Rabu, 01 April 2009

Keajaiban Angkor Wat

Foto & Naskah: Darwis Triadi
Kamboja


Dari permulaan tahun 1300 sampai 1863, Kamboja dan Muang Thai seakan terikat dalam satu rumpun keluarga. Sehingga kebudayaan keduanya terkesan saling pengaruh-mempengaruhi.

Kamera ditanganku terus mengerjap merekam warna-warni keajaiban Kamboja. Seiring kaki melangkah, ketakjuban seperti tak pernah jeda menyapa mataku. Sungguh tak terbayangkan jika semua keindahan ini pernah menjerit ngeri, oleh letupan mesiu dan raungan pesta-pesta senjata.

Kini siapa yang menyangka gulungan awan kedamaian terasa begitu rindang memayungi Kamboja. Tak tersisa lagi gambaran porak poranda akibat perang saudara. Rangkuman cerita sedih itu telah mereka letakkan pada salah satu sudut sejarah. Dengan pemerintahan yang tersistemasi dalam garis monarki konstitusional. Kamboja terus menggeliat berbenah mengikis sisa-sisa tirani kekaisaran Khmer.

Dalam tata geografisnya, Kamboja bersinggungan dengan Thailand di bagian barat, Laos di utara, Vietnam sebelah timur, dan Teluk Thailand di selatan. Dengan demografis tersebut tak heran jika entitas budaya ketiga negara ini hampir sulit dibedakan. Salah satunya terbersit pada keberadaan kendaraan sederhana bernama tuk-tuk. Meski tak sepenuhnya sama, namun pemilihan nama dan bentuk transportasi Kamboja ini hampir serupa dengan tuk-tuk di Thailand.

Pembedanya, khusus tuk-tuk Kamboja sengaja menonjolkan paduan antara dua item kendaraan yang hampir sejenis. Yaitu alat transportasi yang tak disentuh mordenitas (kereta kayu) dengan alat transportasi yang kental akan ciri kemajuan teknologi (motor). Hasilnya, sebagai alat transportasi dua item ini mampu mengisi celah antara nilai budaya tradisional dan modern.

Pada pojok wajah Kamboja yang lain tersimpan bangunan tujuh keajaiban dunia. Keajaiban itu terpresentasikan dalam sebuah maha karya bernama Angkor Wat. Bangunan ini memang tak hanya indah tapi juga tersusun oleh tiang-tiang relijiusitas. Karena bentuk dasar Angkor Wat adalah candi tempat persembahyangan guna memuja sang pencipta.
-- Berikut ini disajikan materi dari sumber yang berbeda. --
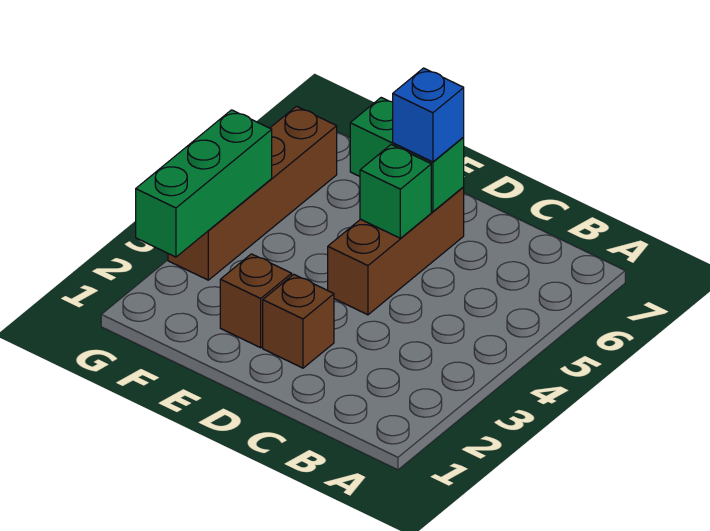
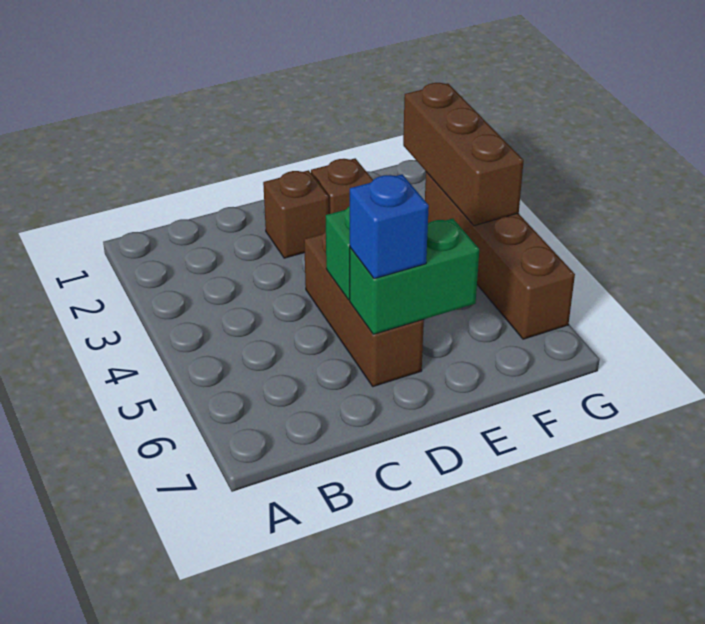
green brick G2:G4 level 2 -> brown brick G2:G4 level 2

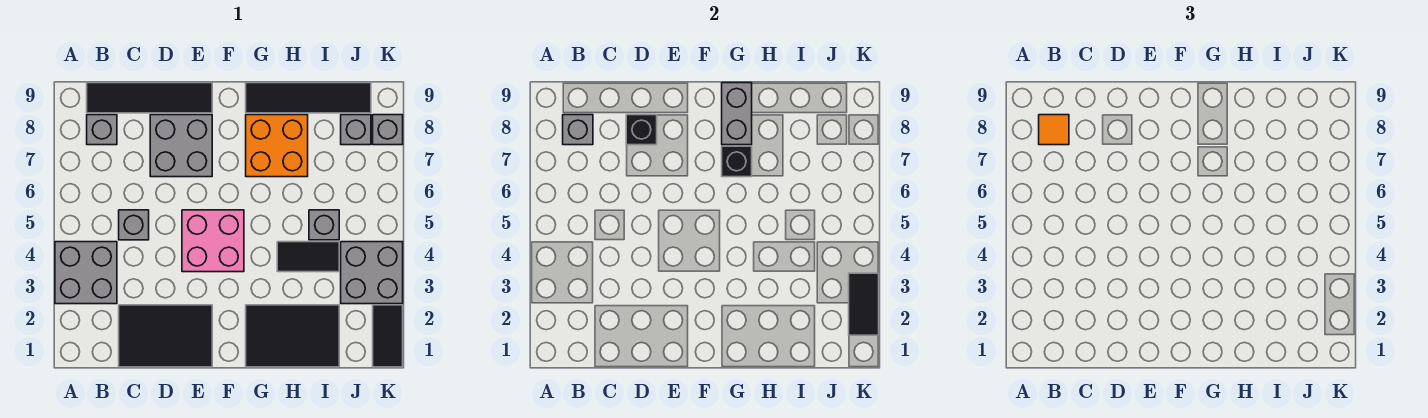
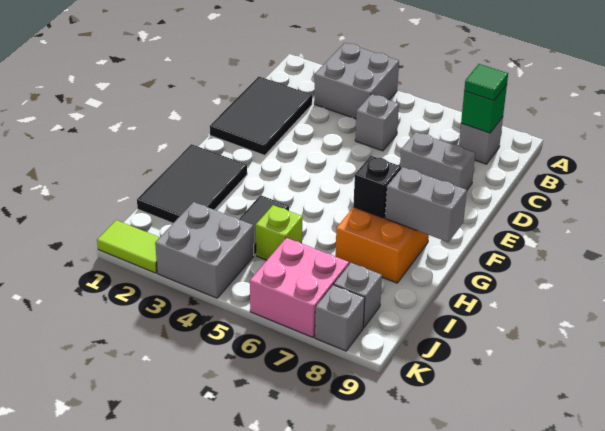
grey brick B8 level 2 -> green brick B8 level 2
orange tile B8 level 3 -> green tile B8 level 3
black tile B9:E9 level 1 -> none
grey brick D7:E8 level 1 -> grey brick D7:D8 level 1
black brick D8 level 2 -> none
pink brick E4:F5 level 1 -> pink brick J6:K7 level 1
black tile G9:J9 level 1 -> none
grey brick I5 level 1 -> lime brick I5 level 1
black tile K1:K2 level 1 -> lime tile K1:K2 level 1
black tile K2:K3 level 2 -> none

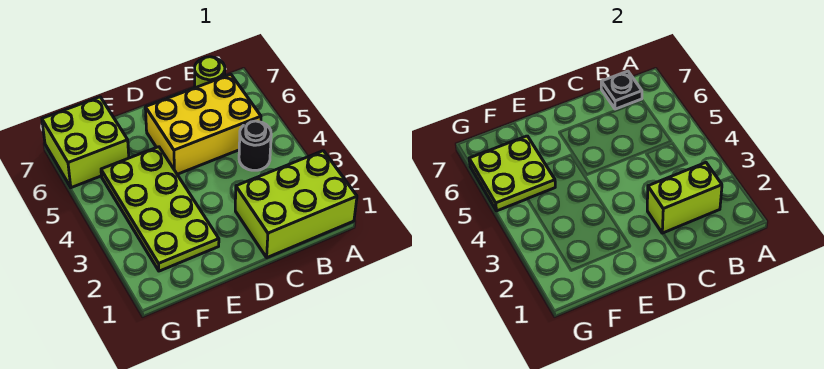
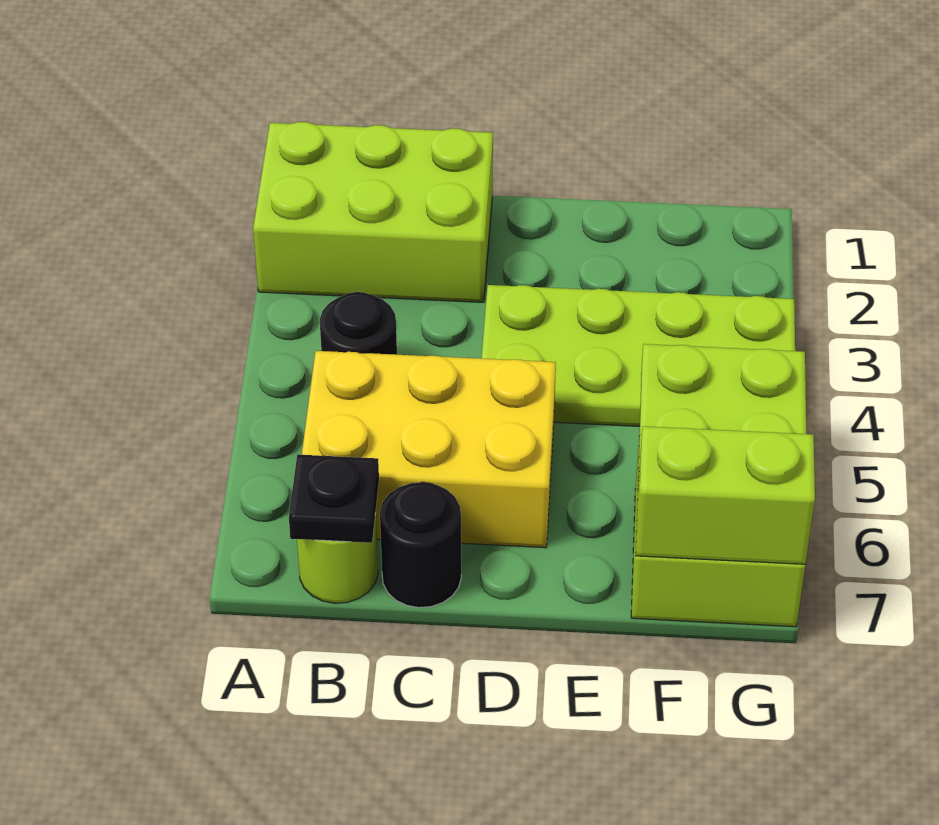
lime brick B2:C2 level 2 -> lime brick F7:G7 level 2
none -> black round brick C7 level 1
lime plate E2:F5 level 1 -> lime plate D3:G4 level 1

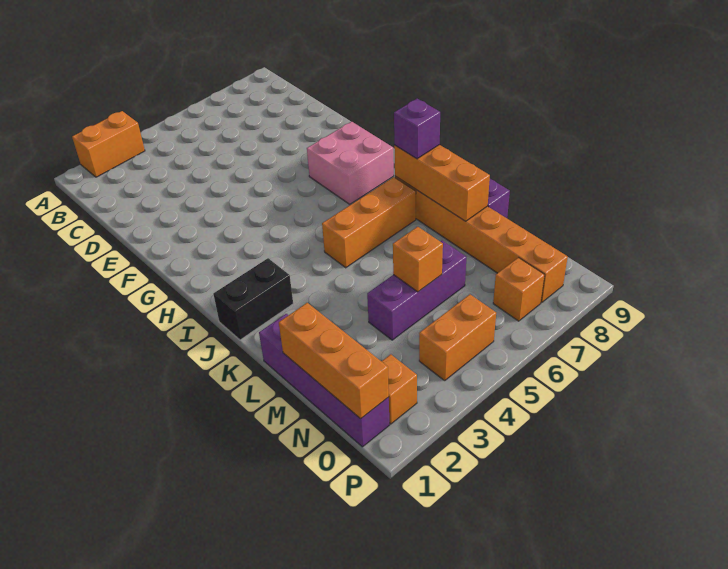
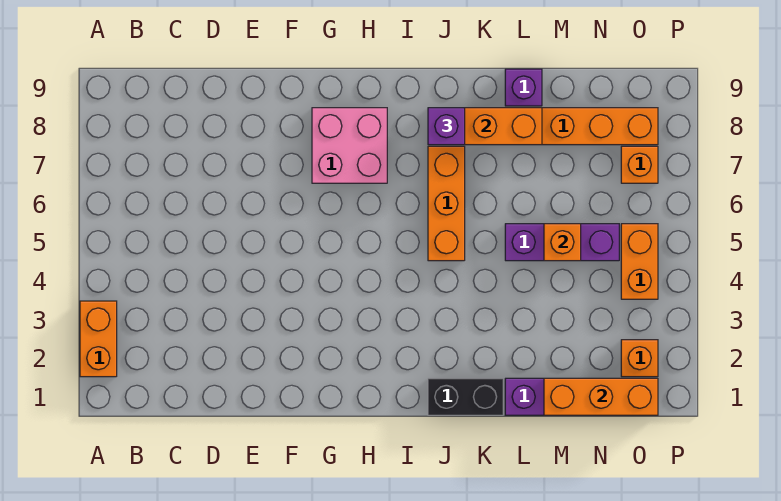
black brick J1:J2 level 1 -> black brick J1:K1 level 1
purple brick M4:M6 level 1 -> purple brick L5:N5 level 1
Angkor Wat tidak berdiri sendiri karena tertanam bersama candi-candi lain di dalam kemegahan komplek Angkor Tom. Dan di komplek Angkor Tom berjajar berdampingan bangunan suci umat Budha, Hindu-Siwa serta pemuja Wisnu tanpa saling menindih. Terkumpulnya ragam kepercayaan dalam satu tempat, lebih disebabkan oleh perjalanan waktu yang membentuknya.

Pada abad ke 9, ketika Raja Jayawarman berkuasa, dia berusaha menyatukan bagian negara-ngara yang terpecah-pecah. Upaya ini dimanifestasikan dengan membangun istana serta kota di kawasan Angkor (Angkor Tom). Pembangunan besar ini tak bisa langsung rampung. Kemudian pada masa pemerintahan Indrawarman antara abad IX-X, pembangunan Angkor Tom bergulir kembali.

Pertama istana terasa lebih lengkap karena berdiri juga candi-candi, menara-menara dan dinding kota. Keindahan bangunan ini akhirnya terselesaikan tatkala tampuk kepemimpinan beralih ke Raja Suryawarman pada tahun 1112-1152. Aksentuasi terakhir digoreskan Raja Suryawarman terasa lebih lengkap oleh keindahan Angkor Wat.

Gerbang Angkor Wat tersusun hampir serupa dengan candi Prambanan di ranah Jawa. Hanya saja di dalam bangunan candi ini, terdapat pilar-pilar besar yang menopang bangunan secara tegap. Diantara ruang-ruang lengang Angkor Watt terduduk sebuah patung besar.

Tak sekadar bagian penghias candi patung ini pun menebarkan aroma magis area pemujaan. Sementara relief-relief yang terdapat pada dinding candi mengalirkan sebuah cerita. Suatu Legenda Mahabharata dan Ramayan yang dituturkan untuk menyelaraskan kedalaman filosofi hidup.

Pun sebagai tempat tinggal sang pencipta tempat ini selalu dikawal oleh biksu-biksu suci. Berbalut busana sederhana mereka membimbing umatnya mereguk ranum Nirwana. Kendati tak bisa dipungkiri, ada kalanya mereka juga muncul apa adanya. Karena pada dasarnya mereka tetap membawa satu sisi manusia biasa.